Michael Krause (SPD) betonte, mit der Prüfung der Finanzierung durch den Landkreis (bei der keine atypischen Auffälligkeiten festgestellt worden waren, Anmerkung der Redaktion) seien auch nicht alle gestellten Fragen beantwortet worden. Der Einblick in die Finanzierung sei „nicht weitgehend genug“. Eine kommunale Trägerschaft müsse „ernsthaft in Betracht gezogen werden“. Es wäre gut, wenn die Gemeinde „wenigstens in eine Kita von innen reingucken könnte“. Eltern und Erzieher sollten „mit ins Boot geholt“ werden. Krause plädierte für einen „gründlichen Prozess“.

Warum das Thema, und zwar ausschließlich bezogen auf die Kita in Schermen, seit Jahren immer wieder hochkoche - das frage er sich, sagte Thoma Voigt (CDU). Auch im benachbarten Gerwisch laufe die Trägerschaft für eine Kita in den Händen des Europäischen Bildungswerkes. Von dort habe er aber so etwas nicht gehört. Ingeborg Schwenck antwortete, die Frage könne nicht im öffentlichen Teil beantwortet werden und sollte im nichtöffentlichen Teil noch einmal angesprochen werden.

Gemeinderat Marko Simon (SPD), der auch Ortsbürgermeister von Schermen ist, erklärte, der Entscheidungsprozess in der Vergangenheit sei so gelaufen, dass die Übertragung der Trägerschaft für die beiden Kitas an das Europäische Bildungswerk „gegen das Votum der Ortschaftsräte“ erfolgt sei. Schwenck ergänzte, beide Ortschaftsräte seien 2013 einstimmig gegen die Übertragung an das Europäische Bildungswerk gewesen.

Peter Hammer (SPD) erklärte, er sehe den Grundsatzbeschluss des Gemeinderates pro freie Trägerschaft als verwirkt an. Hammer warb dafür, jetzt alle Beteiligten „ordentlich anzuhören“: Personal und Elternvertretungen. Auf dieser Grundlage könne dann zu einem Ergebnis gekommen werden. Der SPD-Fraktionsvorsitzende im Gemeinderat erklärte zudem, bei Fragen, die gegenüber dem Gemeinderat unbeantwortet geblieben waren, sei es unter anderem darum gegangen, ob es einen Haustarif gebe, den das Europäische Bildungswerk zahle. Bis 2018 hätte in den Verträgen ein Haustarif gestanden, der fünf Prozent unter dem Tarifvertrag für den öffentlichen Dienst lag. Danach sei diese Formulierung nicht mehr aufgetaucht. Insofern sei die Frage der SPD-Fraktion seither immer wieder gewesen, ob es einen Tarif gebe oder nicht. Darauf habe es nie eine Antwort gegeben.

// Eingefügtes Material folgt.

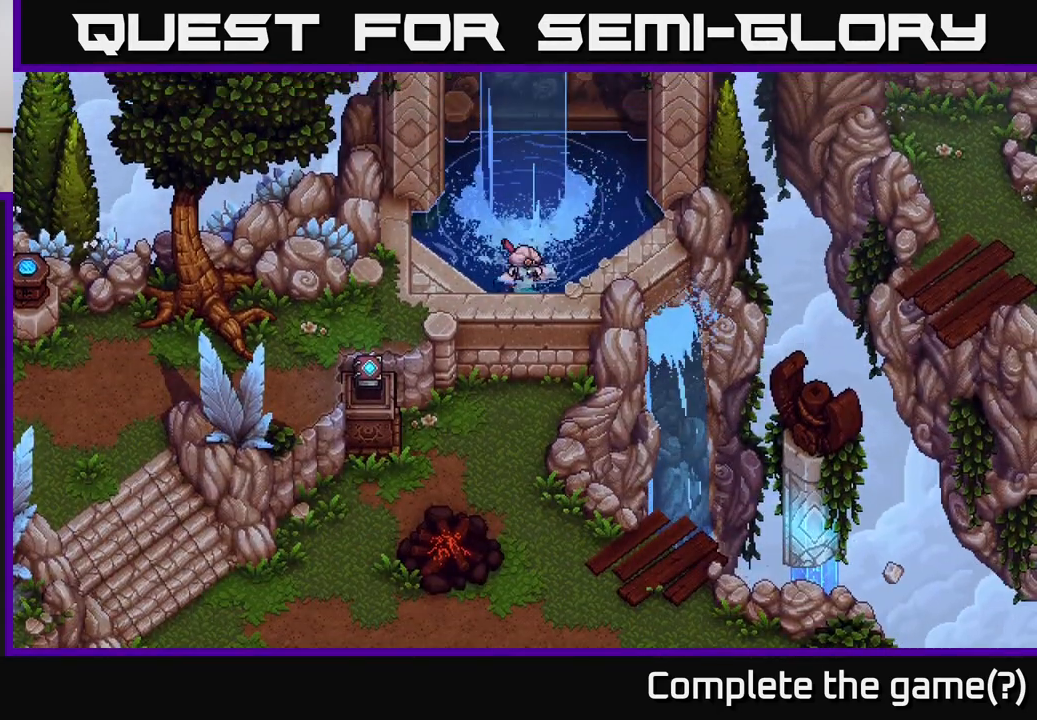
{"buttons": [], "left_stick": "down", "right_stick": "center", "events": []}
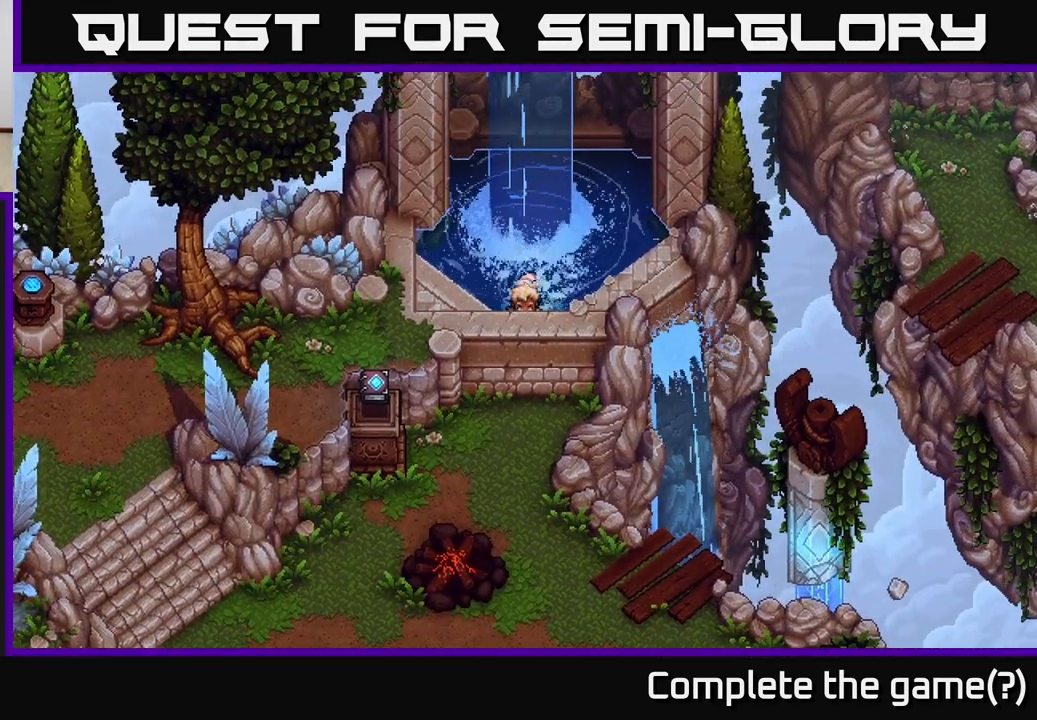
{"buttons": [], "left_stick": "down", "right_stick": "center", "events": [[250, "A", "down"], [300, "A", "up"], [417, "A", "down"], [500, "A", "up"]]}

Vor einer Entscheidung müsse die Frage geklärt werden, ob die Gemeinde eine Übernahme der Kinderbetreuung in kommunale Trägerschaft überhaupt leisten könne, sagte Martina Sander (CDU). Eva-Maria Schenk (CDU) verwies auf das Sozialgesetzbuch. Dieses sehe vor, dass freien Trägern bei der Kinderbetreuung der Vorrang zu geben sei. Sie bat darüber hinaus um Prüfung der finanziellen Auswirkungen einer Übernahme der Trägerschaft durch die Gemeinde Möser.

Der Sozialausschuss beauftragte die Gemeindeverwaltung nun, die betroffenen Elternvertretungen sowie Vertreter der Mitarbeiter und Erzieher beider Kitas zu Stellungnahmen aufzufordern.